This change permits scalar bfloats to be loaded, stored, moved and
used as function call arguments and return values, whenever the bf16
feature is supported by the subtarget.
Previously that was only supported in the presence of the fullfp16
feature, because the code generation strategy depended on instructions
from that extension. This change adds alternative code generation
strategies so that those operations can be done even without fullfp16.
The strategy for loads and stores is to replace VLDRH/VSTRH with
integer LDRH/STRH plus a move between register classes.

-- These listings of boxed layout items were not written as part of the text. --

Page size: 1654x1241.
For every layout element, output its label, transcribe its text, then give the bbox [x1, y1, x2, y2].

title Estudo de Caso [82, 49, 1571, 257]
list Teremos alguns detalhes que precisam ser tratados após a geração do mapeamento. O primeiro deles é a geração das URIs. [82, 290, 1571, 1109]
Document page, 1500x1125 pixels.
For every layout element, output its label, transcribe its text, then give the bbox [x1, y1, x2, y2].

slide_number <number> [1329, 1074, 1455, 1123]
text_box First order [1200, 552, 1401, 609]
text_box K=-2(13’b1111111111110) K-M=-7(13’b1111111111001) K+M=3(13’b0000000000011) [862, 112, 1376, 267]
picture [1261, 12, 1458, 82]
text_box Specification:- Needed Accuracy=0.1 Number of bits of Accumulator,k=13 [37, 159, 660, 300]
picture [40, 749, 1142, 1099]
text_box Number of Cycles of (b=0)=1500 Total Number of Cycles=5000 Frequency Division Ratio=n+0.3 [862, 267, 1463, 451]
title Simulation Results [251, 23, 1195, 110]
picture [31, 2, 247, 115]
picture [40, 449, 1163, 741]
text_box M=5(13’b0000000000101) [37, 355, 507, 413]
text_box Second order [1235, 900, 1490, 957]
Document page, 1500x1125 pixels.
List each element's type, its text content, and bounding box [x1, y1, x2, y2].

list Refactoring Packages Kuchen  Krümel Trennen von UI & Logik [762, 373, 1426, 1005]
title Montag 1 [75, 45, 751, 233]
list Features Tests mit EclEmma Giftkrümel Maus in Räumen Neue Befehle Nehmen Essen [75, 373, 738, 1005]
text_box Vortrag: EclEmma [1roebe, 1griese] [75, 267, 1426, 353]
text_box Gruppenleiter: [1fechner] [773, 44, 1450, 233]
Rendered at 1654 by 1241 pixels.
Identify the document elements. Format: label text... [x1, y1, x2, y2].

I've written
isel patterns for those, conditional on not having the fullfp16
feature (so that in the fullfp16 case, the existing patterns will
still be used).
For function arguments and returns, instead of writing isel patterns
to match VMOVhr and VMOVrh, I've avoided generating those SDNodes
in the first place, by factoring out the code that constructs them
into helper functions MoveToHPR and MoveFromHPR which have a
fallback for non-fullfp16 subtargets.
The current output code is not especially pretty: in the new test file
you can see unnecessary store/load pairs implementing no-op bitcasts,
and lots of pointless moves back and forth between FP registers and
GPRs. But it at least works, which is an improvement on the previous
situation.
I'm not sure if setAllExpand should be guarded by !hasFullFP16? In either case they would be in pretty much the same situation - most operations are illegal with bf16. Does something go wrong always doing this?